Work item: Put every line of text from all the records below into one numbered list, skipping any blank lines. Leave the pictures out of your answer.

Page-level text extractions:
*** Block opens ***

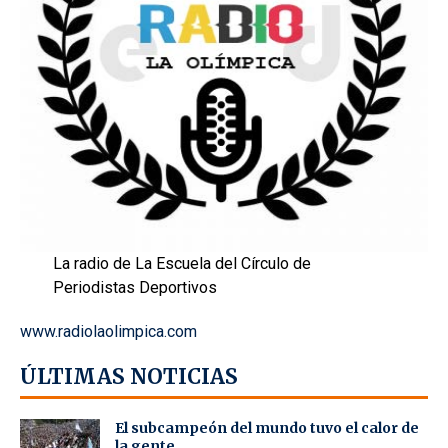
La radio de La Escuela del Círculo de
Periodistas Deportivos
www.radiolaolimpica.com
ÚLTIMAS NOTICIAS
El subcampeón del mundo tuvo el calor de
la gente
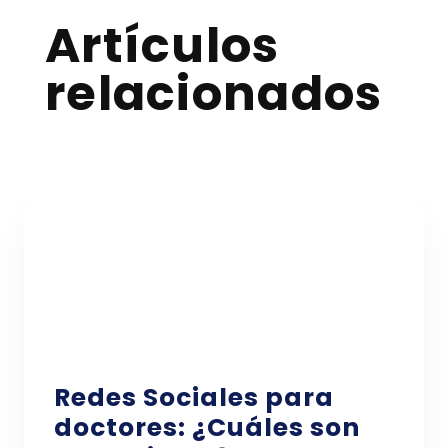
Artículos
relacionados
Redes Sociales para
doctores: ¿Cuáles son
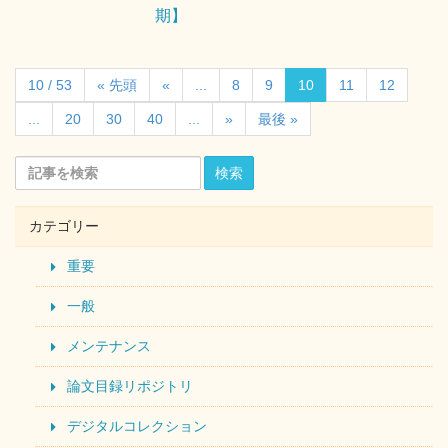
期】
10 / 53
« 先頭
«
...
8
9
10
11
12
...
20
30
40
...
»
最後 »
検索
カテゴリー
重要
一般
メンテナンス
論文目録リポジトリ
デジタルコレクション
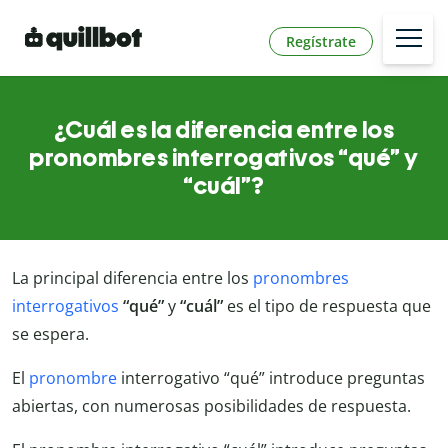
Regístrate
¿Cuál es la diferencia entre los
pronombres interrogativos “qué” y
“cuál”?
La principal diferencia entre los
pronombres
interrogativos
“qué”
y
“cuál”
es el tipo de respuesta que
se espera.
El
pronombre
interrogativo “qué” introduce preguntas
abiertas, con numerosas posibilidades de respuesta.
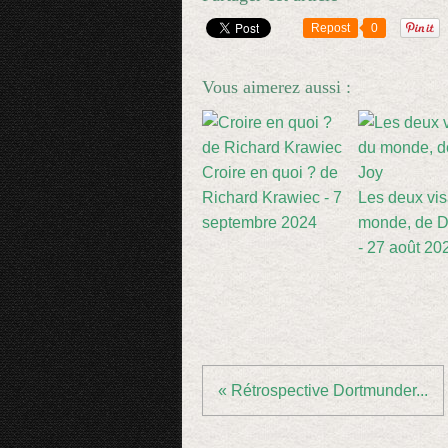
Repost
0
Vous aimerez aussi :
Croire en quoi ? de
Richard Krawiec - 7
Les deux vi
septembre 2024
monde, de D
- 27 août 20
« Rétrospective Dortmunder...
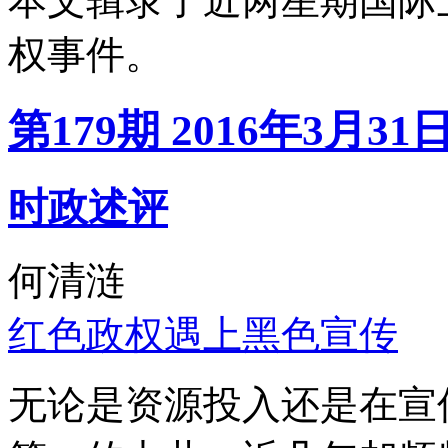
本文辑录了近两星期国际
权事件。
第179期 2016年3月31
时政述评
何清涟
红色政权遇上黑色宣传
无论是资源投入还是在宣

*** Block closes ***

Answer for this exercise:
1. La radio de La Escuela del Círculo de
2. Periodistas Deportivos
3. www.radiolaolimpica.com
4. ÚLTIMAS NOTICIAS
5. El subcampeón del mundo tuvo el calor de
6. la gente
7. Artículos
8. relacionados
9. Redes Sociales para
10. doctores: ¿Cuáles son
11. 期】
12. 10 / 53
13. « 先頭
14. «
15. ...
16. 8
17. 9
18. 10
19. 11
20. 12
21. ...
22. 20
23. 30
24. 40
25. ...
26. »
27. 最後 »
28. 検索
29. カテゴリー
30. 重要
31. 一般
32. メンテナンス
33. 論文目録リポジトリ
34. デジタルコレクション
35. Regístrate
36. ¿Cuál es la diferencia entre los
37. pronombres interrogativos “qué” y
38. “cuál”?
39. La principal diferencia entre los
40. pronombres
41. interrogativos
42. “qué”
43. y
44. “cuál”
45. es el tipo de respuesta que
46. se espera.
47. El
48. pronombre
49. interrogativo “qué” introduce preguntas
50. abiertas, con numerosas posibilidades de respuesta.
51. Repost
52. 0
53. Vous aimerez aussi :
54. Croire en quoi ? de
55. Richard Krawiec - 7
56. Les deux vi
57. septembre 2024
58. monde, de D
59. - 27 août 20
60. « Rétrospective Dortmunder...
61. 本文辑录了近两星期国际
62. 权事件。
63. 第179期 2016年3月31
64. 时政述评
65. 何清涟
66. 红色政权遇上黑色宣传
67. 无论是资源投入还是在宣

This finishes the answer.